MASSACHUSETTS CITIZENS OVERWHELMINGLY SUPPORT CAPE WIND - Really? The polls which yielded admittedly very high support for this project failed to ask the million dollar question: would you support Cape Wind if you learned that the developer has not been honest and/or that it will cost you more every month for electricity? The Globe could have asked just this one question, but then they would have to be honest with their readers.

CAPE WIND HAS BEEN EXTENSIVELY AND FAIRLY REVIEWED - The truth is that Cape Wind has been helped through often tortured and flawed federal review by unseen hands more concerned with renewable energy slogans than with facts. Why has the Boston Globe not investigated these matters and reported on them?

OFFSHORE WIND IN EUROPE HAS BEEN VERY SUCCESSFUL - This is typical of what we read in the Boston Globe, but it does not square with the torrents of information available on the web about actual offshore wind experience in Europe. While Denmark is the country often cited as the world's leader in offshore wind deployment it also pays the highest rate for electricity of any industrialized nation and has not closed one of its coal-fired power plants. The proposed 200 turbine project off the Irish coast at Arklow Bank was cancelled after the seven GE turbines (identical to what Gordon originally proposed using) failed miserably to meet expectations. The Globe made a big splash about Arklow Bank when it was first announced but has managed to avoid any update on it. Apparently we only need to know about successful wind farms. The Globe has also managed to avoid printing Arklow Bank's developer's statement that the Irish government has reduced subsidies for offshore wind in favor of onshore wind where it believes the gains are far greater.

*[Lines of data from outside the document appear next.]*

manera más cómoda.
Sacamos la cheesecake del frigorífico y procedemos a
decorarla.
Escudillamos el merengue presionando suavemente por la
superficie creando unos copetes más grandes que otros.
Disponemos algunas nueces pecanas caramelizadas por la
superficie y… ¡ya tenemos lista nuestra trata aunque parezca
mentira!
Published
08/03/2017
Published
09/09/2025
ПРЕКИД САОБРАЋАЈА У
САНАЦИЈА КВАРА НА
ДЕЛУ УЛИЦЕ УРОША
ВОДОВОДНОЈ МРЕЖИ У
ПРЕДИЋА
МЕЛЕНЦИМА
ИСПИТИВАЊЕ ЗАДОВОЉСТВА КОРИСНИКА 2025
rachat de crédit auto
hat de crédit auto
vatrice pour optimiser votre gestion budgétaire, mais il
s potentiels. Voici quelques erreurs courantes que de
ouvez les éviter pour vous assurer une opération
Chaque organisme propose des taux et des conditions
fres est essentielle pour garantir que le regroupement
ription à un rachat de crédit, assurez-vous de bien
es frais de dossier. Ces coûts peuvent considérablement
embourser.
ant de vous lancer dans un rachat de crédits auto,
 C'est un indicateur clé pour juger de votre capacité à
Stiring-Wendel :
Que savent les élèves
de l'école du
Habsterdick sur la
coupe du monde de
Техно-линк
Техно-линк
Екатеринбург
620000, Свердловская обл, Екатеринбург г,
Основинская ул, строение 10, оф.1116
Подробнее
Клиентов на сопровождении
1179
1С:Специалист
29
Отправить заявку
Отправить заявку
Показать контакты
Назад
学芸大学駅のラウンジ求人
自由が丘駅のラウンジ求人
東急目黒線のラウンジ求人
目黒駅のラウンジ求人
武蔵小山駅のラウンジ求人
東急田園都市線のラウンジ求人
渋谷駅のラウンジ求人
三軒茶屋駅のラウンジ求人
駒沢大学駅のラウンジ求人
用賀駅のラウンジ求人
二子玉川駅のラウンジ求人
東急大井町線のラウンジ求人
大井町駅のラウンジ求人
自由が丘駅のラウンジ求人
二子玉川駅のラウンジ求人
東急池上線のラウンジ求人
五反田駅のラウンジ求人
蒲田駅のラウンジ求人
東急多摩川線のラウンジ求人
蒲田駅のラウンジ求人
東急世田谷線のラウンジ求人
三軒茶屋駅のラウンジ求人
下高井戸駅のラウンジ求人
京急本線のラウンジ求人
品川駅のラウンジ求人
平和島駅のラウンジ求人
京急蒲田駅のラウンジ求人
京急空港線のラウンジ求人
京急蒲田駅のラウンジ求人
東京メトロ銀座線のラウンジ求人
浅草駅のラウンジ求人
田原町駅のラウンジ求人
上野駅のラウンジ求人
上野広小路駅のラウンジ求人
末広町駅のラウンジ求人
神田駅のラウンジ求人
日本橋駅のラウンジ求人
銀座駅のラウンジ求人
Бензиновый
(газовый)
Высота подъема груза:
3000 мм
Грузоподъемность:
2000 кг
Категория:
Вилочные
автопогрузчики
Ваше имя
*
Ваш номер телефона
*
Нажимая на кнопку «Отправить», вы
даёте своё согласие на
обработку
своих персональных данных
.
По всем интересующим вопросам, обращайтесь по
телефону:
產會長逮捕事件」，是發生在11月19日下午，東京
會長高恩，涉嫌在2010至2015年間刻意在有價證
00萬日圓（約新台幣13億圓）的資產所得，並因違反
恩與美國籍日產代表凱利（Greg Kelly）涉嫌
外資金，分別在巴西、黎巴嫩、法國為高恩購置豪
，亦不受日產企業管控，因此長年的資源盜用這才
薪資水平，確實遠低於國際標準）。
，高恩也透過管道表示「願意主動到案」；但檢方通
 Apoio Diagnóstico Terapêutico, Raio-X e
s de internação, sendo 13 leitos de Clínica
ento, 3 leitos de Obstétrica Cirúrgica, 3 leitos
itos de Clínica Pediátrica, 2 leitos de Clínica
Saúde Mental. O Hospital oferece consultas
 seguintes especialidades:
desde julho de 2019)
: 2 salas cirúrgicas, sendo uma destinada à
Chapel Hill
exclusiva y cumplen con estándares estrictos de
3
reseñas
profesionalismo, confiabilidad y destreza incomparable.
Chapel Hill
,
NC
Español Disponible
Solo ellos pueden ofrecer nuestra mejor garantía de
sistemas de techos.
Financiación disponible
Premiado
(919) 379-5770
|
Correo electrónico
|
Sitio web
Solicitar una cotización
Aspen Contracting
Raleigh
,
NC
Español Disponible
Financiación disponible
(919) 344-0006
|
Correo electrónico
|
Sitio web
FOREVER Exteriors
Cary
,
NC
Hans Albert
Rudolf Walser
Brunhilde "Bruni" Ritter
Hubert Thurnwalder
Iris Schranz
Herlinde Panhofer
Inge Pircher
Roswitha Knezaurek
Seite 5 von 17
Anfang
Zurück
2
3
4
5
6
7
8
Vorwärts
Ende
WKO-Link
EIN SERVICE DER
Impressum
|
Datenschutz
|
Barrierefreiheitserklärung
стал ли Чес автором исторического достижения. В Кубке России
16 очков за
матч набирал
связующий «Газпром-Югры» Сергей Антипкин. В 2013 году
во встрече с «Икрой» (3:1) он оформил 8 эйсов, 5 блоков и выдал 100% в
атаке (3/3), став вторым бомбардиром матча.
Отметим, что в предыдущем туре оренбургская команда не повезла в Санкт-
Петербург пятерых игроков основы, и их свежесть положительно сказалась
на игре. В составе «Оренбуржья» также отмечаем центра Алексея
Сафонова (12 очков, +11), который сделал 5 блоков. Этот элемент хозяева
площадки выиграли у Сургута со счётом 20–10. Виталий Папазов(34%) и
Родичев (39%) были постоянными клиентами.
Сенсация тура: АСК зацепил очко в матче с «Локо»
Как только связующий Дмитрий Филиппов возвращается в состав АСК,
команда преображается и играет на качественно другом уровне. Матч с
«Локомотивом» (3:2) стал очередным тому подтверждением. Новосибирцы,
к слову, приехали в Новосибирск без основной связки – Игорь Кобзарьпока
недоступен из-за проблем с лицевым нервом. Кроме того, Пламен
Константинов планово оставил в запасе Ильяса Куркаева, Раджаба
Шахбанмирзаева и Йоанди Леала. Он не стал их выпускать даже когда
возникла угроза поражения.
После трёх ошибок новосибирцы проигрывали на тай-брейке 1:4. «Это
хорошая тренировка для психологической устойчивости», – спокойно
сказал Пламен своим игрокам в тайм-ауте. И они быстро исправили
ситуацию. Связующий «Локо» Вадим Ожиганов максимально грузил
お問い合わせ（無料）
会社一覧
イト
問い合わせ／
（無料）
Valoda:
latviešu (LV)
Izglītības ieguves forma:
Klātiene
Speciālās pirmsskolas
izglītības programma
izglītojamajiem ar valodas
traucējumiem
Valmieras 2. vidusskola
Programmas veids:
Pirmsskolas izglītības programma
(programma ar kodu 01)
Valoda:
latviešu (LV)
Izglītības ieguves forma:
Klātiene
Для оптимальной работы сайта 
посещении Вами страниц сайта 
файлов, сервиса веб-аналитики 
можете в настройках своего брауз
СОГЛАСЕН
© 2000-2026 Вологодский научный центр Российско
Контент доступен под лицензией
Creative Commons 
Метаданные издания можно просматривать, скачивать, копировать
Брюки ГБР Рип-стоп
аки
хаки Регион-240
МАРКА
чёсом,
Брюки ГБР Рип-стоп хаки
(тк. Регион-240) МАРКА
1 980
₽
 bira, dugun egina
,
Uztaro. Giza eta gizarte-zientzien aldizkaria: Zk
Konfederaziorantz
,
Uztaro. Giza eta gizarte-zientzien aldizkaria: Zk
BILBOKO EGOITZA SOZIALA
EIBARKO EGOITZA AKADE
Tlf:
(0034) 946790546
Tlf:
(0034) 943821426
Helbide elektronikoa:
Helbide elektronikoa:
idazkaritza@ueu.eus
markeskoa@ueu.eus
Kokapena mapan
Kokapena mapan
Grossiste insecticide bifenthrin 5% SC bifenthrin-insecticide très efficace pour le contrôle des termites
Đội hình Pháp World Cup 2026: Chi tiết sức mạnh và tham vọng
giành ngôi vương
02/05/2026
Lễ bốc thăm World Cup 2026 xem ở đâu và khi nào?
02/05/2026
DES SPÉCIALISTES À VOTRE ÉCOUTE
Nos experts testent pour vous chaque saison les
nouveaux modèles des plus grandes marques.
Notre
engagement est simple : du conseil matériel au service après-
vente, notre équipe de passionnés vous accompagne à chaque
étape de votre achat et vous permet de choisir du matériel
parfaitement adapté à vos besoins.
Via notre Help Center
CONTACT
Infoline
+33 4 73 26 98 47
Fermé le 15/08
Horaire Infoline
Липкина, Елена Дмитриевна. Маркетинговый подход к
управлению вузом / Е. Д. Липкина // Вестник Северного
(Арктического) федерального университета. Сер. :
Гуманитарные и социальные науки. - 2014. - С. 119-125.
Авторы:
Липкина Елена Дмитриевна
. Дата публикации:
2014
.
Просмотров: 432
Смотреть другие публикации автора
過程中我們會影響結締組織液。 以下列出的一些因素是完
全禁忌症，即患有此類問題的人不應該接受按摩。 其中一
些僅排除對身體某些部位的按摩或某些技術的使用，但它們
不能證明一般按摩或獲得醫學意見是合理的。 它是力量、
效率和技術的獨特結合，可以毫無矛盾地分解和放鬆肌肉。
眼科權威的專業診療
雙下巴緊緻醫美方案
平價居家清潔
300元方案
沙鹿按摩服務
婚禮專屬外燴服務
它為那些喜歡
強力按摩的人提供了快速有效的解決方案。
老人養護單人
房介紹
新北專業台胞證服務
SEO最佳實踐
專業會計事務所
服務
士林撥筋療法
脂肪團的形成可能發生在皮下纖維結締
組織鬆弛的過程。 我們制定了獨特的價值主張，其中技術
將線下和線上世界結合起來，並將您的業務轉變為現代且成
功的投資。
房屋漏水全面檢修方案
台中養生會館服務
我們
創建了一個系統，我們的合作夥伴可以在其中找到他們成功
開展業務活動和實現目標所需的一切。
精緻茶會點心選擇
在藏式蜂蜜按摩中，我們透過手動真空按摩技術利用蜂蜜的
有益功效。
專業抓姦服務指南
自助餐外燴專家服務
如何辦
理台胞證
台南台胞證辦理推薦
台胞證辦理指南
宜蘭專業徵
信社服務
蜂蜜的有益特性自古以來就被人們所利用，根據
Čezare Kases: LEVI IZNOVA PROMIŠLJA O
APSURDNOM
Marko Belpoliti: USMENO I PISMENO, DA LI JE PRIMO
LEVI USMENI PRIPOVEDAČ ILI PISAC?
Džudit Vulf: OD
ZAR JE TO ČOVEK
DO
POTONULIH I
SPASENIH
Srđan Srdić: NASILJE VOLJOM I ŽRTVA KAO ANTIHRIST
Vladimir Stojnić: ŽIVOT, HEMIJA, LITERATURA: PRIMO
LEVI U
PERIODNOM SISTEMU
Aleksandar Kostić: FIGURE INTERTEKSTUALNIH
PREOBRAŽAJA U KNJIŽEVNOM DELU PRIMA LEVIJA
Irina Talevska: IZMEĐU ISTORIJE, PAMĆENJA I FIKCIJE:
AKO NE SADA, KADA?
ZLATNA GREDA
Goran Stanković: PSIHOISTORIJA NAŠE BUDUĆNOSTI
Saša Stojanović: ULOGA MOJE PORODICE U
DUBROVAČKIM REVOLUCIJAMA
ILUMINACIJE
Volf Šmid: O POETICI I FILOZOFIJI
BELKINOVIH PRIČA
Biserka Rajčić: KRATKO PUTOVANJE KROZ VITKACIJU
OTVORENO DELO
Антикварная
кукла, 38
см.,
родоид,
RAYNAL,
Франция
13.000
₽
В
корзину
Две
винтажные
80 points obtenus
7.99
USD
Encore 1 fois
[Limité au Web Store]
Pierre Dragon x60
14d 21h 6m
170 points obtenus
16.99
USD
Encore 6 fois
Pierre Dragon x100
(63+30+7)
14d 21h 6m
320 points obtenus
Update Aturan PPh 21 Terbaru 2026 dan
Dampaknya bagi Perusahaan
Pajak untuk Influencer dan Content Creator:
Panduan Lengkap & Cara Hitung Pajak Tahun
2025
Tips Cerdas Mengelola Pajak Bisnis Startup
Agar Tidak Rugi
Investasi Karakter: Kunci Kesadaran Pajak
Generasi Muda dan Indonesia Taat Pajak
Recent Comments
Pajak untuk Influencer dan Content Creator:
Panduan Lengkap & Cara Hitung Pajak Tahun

OFFSHORE WIND DEVELOPMENT CONTINUES TO GROW IN EUROPE - Actually, although we will not read this anytime soon in the Globe, wind power development generally is down as major manufacturers report lagging orders and operating difficulties. Costs for offshore wind in Europe are escalating wildly and actual operating experience is more likely to feature failed bearings, cracked blades, disappointing production, hugely expensive maintenance programs and difficulties integrating wind power into the grid. Most European projects are behind schedule and those that have been in operation for any length of time, such as Horn's Rev I in Denmark, are experiencing catastrophic mechanical difficulties: cracks in their steel foundations and steel monopile foundations sinking into the sea bed. Major wind developers such as Vattenfal and Dong Energy have cancelled or delayed planned projects due to technical problems, cost considerations and a generally less-than-favorable environment for large new wind projects. Did we see Boston Globe headlines about the fact that Vestas, the world's largest wind turbine manufacturer, laid off every one of the workers at its British plants two years ago? Why not? Of course, we also have not read anything in the Globe about Jim Gordon building a new gas-fired plant in western Massachusetts or selling his unbuilt biomass plant in Texas. A large offshore project proposed for British Columbia was denied even the opportunity to bid for a Power Purchase Agreement earlier this year due to the projected high cost of its power. The project had been fully permitted by the provincial government and now is going nowhere. What a great story this would have been for the Globe.

If the Boston Globe actually cared about good journalism and fair analysis it would dig into this story: since Jim Gordon first announced his plans for Cape Wind not one other offashore wind project has been built. Several have been announced only to be cancelled or simply forgotten.

Why? What forces are at work preventing robust development of offshore wind in the United States? More importantly, what forces are at work preventing the full and free exchange of information about the facts of offshore wind power, forces that prevent our press from doing their job?